The Deputy Prime Minister, who has come under fire for acquiring a huge suite in the Cabinet office, a pounds 160,000 computer network, back-up staff to the cost of pounds 345,000 and other running costs in excess of pounds 70,000 a year, took over the big conference room at the Treasury to announce three new efficiency scrutinies aimed at slashing paperwork for farmers, local government and NHS Trusts.

But as the reporters, photographers and television crews assembled, it turned out that "Prezza Hezza" did not have any actual results to announce.

Backed by a splendid display declaring "War on Waste", Mr Heseltine's sole purpose in taking John Gummer, Stephen Dorrell, Douglas Hogg and Roger Freeman away from their Environment, Health, Agriculture and Public Service departments for the morning was to highlight press releases - that would have been available anyway on the Central Office of Information's electronic network - announcing the new scrutinies.

To underline the serious nature of this drive for efficiency, Jim Hammond, the chief executive of the East Gloucestershire NHS Trust who will chair the NHS scrutiny, had also been brought away from running his hospital to lend weight to the Deputy Prime Minister's launch - although no-one told the assembled media he was there.

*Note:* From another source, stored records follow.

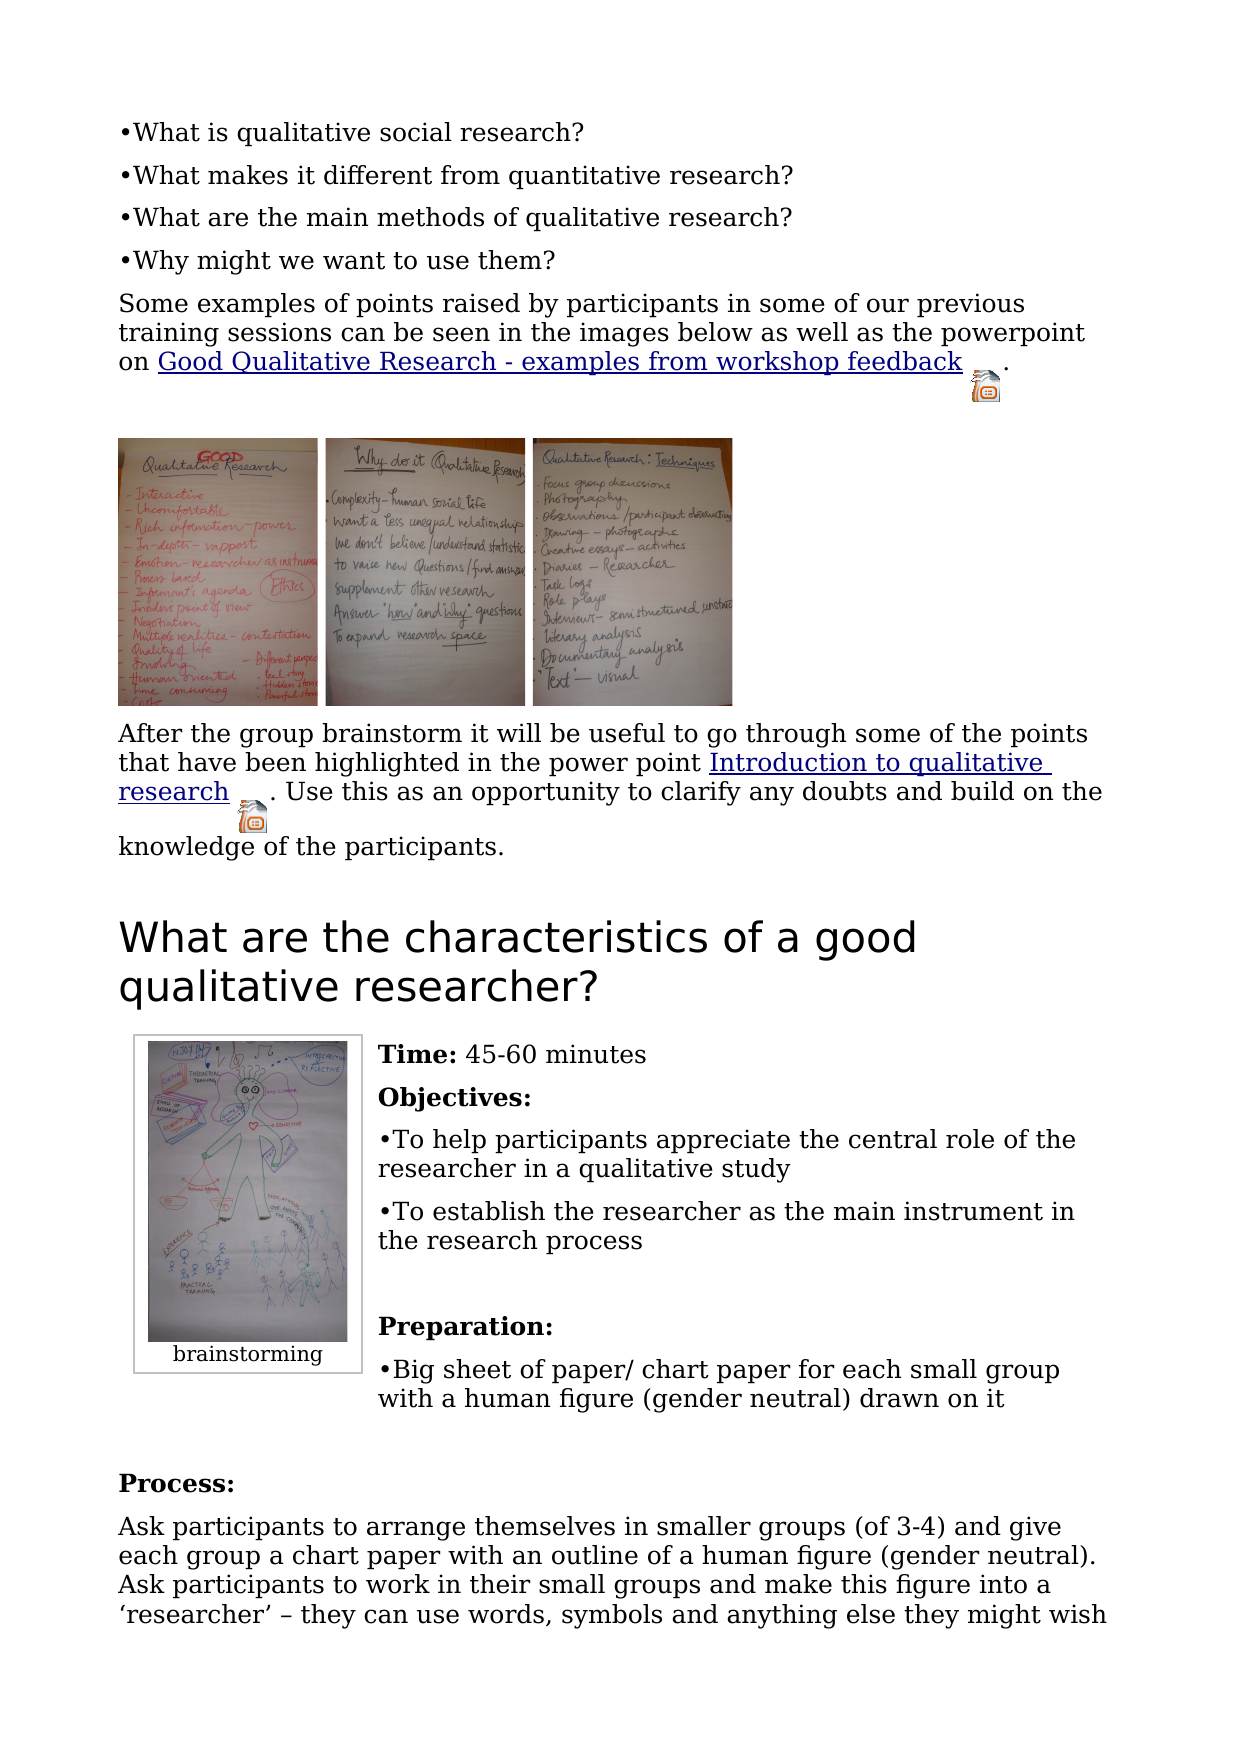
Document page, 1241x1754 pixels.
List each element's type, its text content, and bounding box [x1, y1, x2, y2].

text brainstorming [141, 1042, 354, 1366]
picture [970, 370, 1002, 402]
text [118, 1082, 133, 1112]
picture [237, 800, 269, 833]
text [135, 1036, 361, 1372]
text Preparation: [363, 1312, 1122, 1341]
subtitle What are the characteristics of a good qualitative researcher? [118, 914, 1122, 1011]
text Some examples of points raised by participants in some of our previous training sessions can be seen in the images below as well as the powerpoint on Good Qualitative Research - examples from workshop feedback . [118, 289, 1122, 402]
text Objectives: [363, 1082, 1122, 1112]
text [118, 1039, 133, 1069]
list To establish the researcher as the main instrument in the research process [363, 1197, 1122, 1256]
list What makes it different from quantitative research? [118, 161, 1122, 190]
text Process: [118, 1469, 1122, 1499]
text [118, 1312, 133, 1341]
text Ask participants to arrange themselves in smaller groups (of 3-4) and give each group a chart paper with an outline of a human figure (gender neutral). Ask participants to work in their small groups and make this figure into a ‘researcher’ – they can use words, symbols and anything else they might wish [118, 1512, 1122, 1629]
text After the group brainstorm it will be useful to go through some of the points that have been highlighted in the power point Introduction to qualitative research . Use this as an opportunity to clarify any doubts and build on the knowledge of the participants. [118, 719, 1122, 861]
list Big sheet of paper/ chart paper for each small group with a human figure (gender neutral) drawn on it [118, 1355, 1122, 1413]
list To help participants appreciate the central role of the researcher in a qualitative study [363, 1125, 1122, 1184]
text Time: 45-60 minutes [363, 1039, 1122, 1069]
list Why might we want to use them? [118, 246, 1122, 275]
list What is qualitative social research? [118, 118, 1122, 147]
list What are the main methods of qualitative research? [118, 203, 1122, 233]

His presence was apparently to lend weight to Mr Dorrell's declaration that this was "an exercise in bumph-busting, eliminating unecessary cost".

Flanked by his four Cabinet colleagues and Sir Peter, each of whose time costs the taxpayer around pounds 250 a day in salary alone, Mr Heseltine was unable to say what savings could come from this new initiative or flesh out the areas to be covered in the scrutinies, chiefly because none of them have actually started yet.